After three consecutive days of work, I decided to stay home from Maundy Thursday until Black Saturday to take a rest, reflect, read lots of ebooks and watch movies and Korean dramas. On Good Friday I felt I need to at least sacrifice, after all it’s lenten. I ate crackers, apples and cookies until Black Saturday.
Believe me I wanted to sleep all day if my eyes would only permit. But too much of something is not good so I did what I have been dying to do! I read the ebooks I purchased last February.
I didn’t know Colleen Hoover and Meg Cabot until I started reading last Friday and yesterday. I cried a bucket over Slammed. I broke my heart and fell in love with Hopeless. I laughed at Every Boy’s Got One and melt down on Boy Meets Girl.

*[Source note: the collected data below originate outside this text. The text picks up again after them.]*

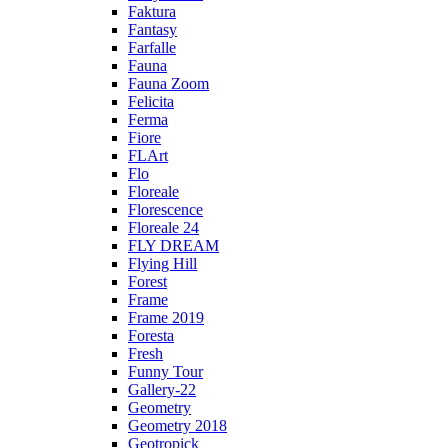
Faktura
Fantasy
Farfalle
Fauna
Fauna Zoom
Felicita
Ferma
Fiore
FLArt
Flo
Floreale
Florescence
Floreale 24
FLY DREAM
Flying Hill
Forest
Frame
Frame 2019
Foresta
Fresh
Funny Tour
Gallery-22
Geometry
Geometry 2018
Geotropick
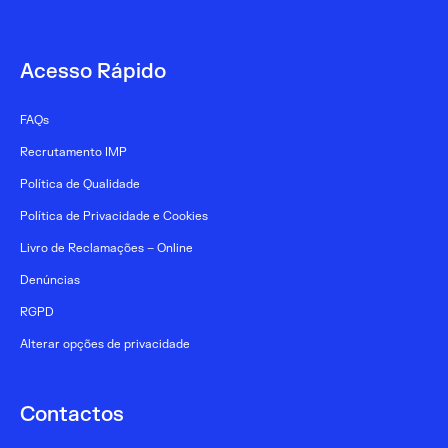
Acesso Rápido
FAQs
Recrutamento IMP
Política de Qualidade
Política de Privacidade e Cookies
Livro de Reclamações – Online
Denúncias
RGPD
Alterar opções de privacidade
Contactos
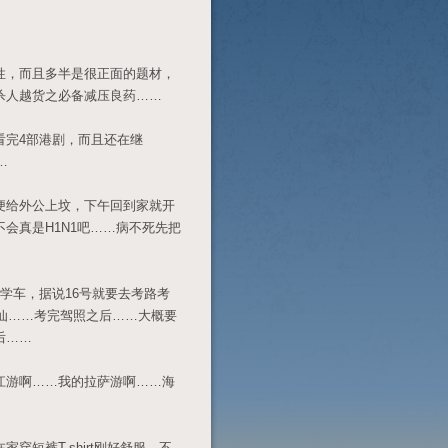
，而且多半是很正面的题材，
杀人越货之必备减压良药……
完4部港剧，而且还在继
…
给外公上坟，下午回到家就开
会真是H1N1吧……病不死先把
车，据说16号就要去考路考
神仙……考完驾照之后……大概要
后……
游啊……我的拉萨游啊……海
短裤T-shirt刚好舒服，不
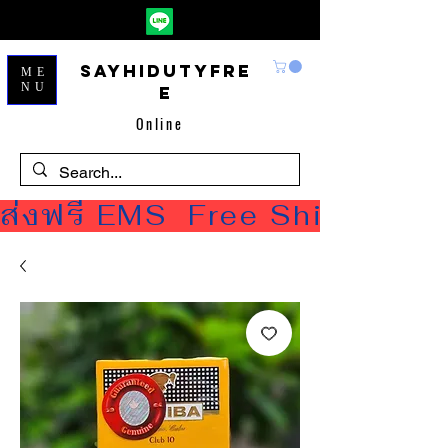
Sayhidutyfre
ME
NU
e
Online
ส่งฟรี EMS  Free Shipping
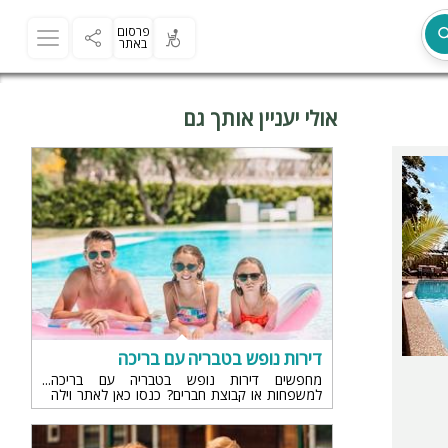
פרסום
באתר
אולי יעניין אותך גם
מת
דירות נופש בטבריה עם בריכה
מחפשים דירות נופש בטבריה עם בריכה
למשפחות או קבוצת חברים? כנסו כאן לאתר וילה
פור יו, למגוון דירות ווילות נופש
ר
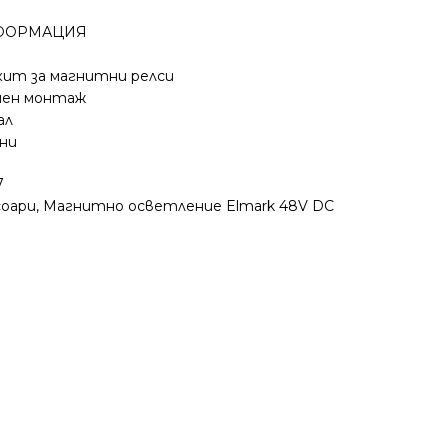
ФОРМАЦИЯ
кит за магнитни релси
чен монтаж
ал
ини
7
соари
,
Магнитно осветление Elmark 48V DC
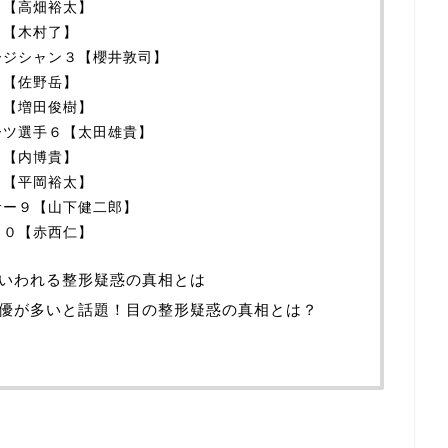
１【高畑裕太】
２【木村了】
ージシャン３【櫻井敦司】
４【佐野岳】
５【増田俊樹】
ーツ選手６【太田雄貴】
７【内博貴】
８【平岡裕太】
サー９【山下健二郎】
１０【赤西仁】
いわれる整形疑惑の真相とは
優が多いと話題！目の整形疑惑の真相とは？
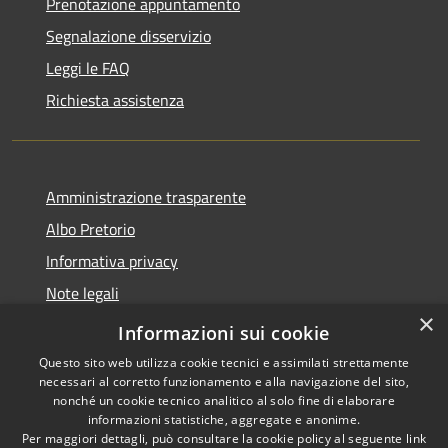
Prenotazione appuntamento
Segnalazione disservizio
Leggi le FAQ
Richiesta assistenza
Amministrazione trasparente
Albo Pretorio
Informativa privacy
Note legali
×
Dichiarazione di accessibilità
Informazioni sui cookie
Questo sito web utilizza cookie tecnici e assimilati strettamente
necessari al corretto funzionamento e alla navigazione del sito,
nonché un cookie tecnico analitico al solo fine di elaborare
informazioni statistiche, aggregate e anonime.
RSS
Copyright © 2026 • Comune di
Per maggiori dettagli, può consultare la cookie policy al seguente
link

Slammed. I didn’t know what the word meant when I opened the book. I realized as I witness the lives of Lake and Will in the pages that slammed is all about poetry reading, something relative to rapping not just reading, more like a declamation but it is a poem. I expected a teenage romance when Colleen presented the main characters: Will and Lake. It was pretty cute in the beginning and I thought the main conflict of the story was the relationship problem of a student and a teacher. I was losing interest until tha spotlight turned on Julia and Ken, mother and brother of Lake. Adding the background of Eddie, Lake’s bestfriend, made the story more interesting. Eddie’s life can be a separate book from Slammed, a foster child who have been to several families. Colleen can actually milk it. Anyway, after all the prejudging, I found out Slammed is more than a romantic novel. It is about life, family, values and death and life after losing your loved ones. Julia Cohen is a great inspiration and so is Will and Lake and the lives they lead after the death of their parents. Being young parents themselves and giving up their dreams to take care of their brothers is the most altruistic of all deeds.
Hopeless was pretty awesome too. The story started from a mutual attraction between a very shy girl and a problematic boy. Later on the book, you’ll realize why they have a certain connection even on their first meeting. Turned out they both have a past and their lives were closely related when they were younger. I like how the whole love story turned into resolving the mysteries in Sky’s childhood and past. It’s inspiring beyond words. Considering all the heartaches and pains both characters went through, they stood up together and faced their lives stronger than before. The lesson on this one: Life goes on no matter how tragic and painful your past is. You draw strength from all of these experiences to move on.
Meg Cabot’s books surprisingly are more focused on 30 something single women, all looking for a happy ending. Well, I found them all funny. Maybe because I can see myself in some of those characters, my dillema as they say.
Every Boy’s Got One. This is so hilarious! The constant fight of Jane Harris and Cal Langson were written with absolute wit. I was laughing from start to end. Of course, it did get cheesy on the end when both admitted they fell in love with each other. It was written in a diary and email messages which looked quite mess up in the beginning but ulimately became bearable as you on reading. Same with The Boy Next Door. Although these stories weren’t so touching or meaningful, they certainly entertain. Better than nothing.
By Easter Sunday, I was so hooked on books that I had to drag myself out of the house. I visited my parents and had a decent meal. It was time to be back to normal. My fasting and reflection days are over. Hahaha!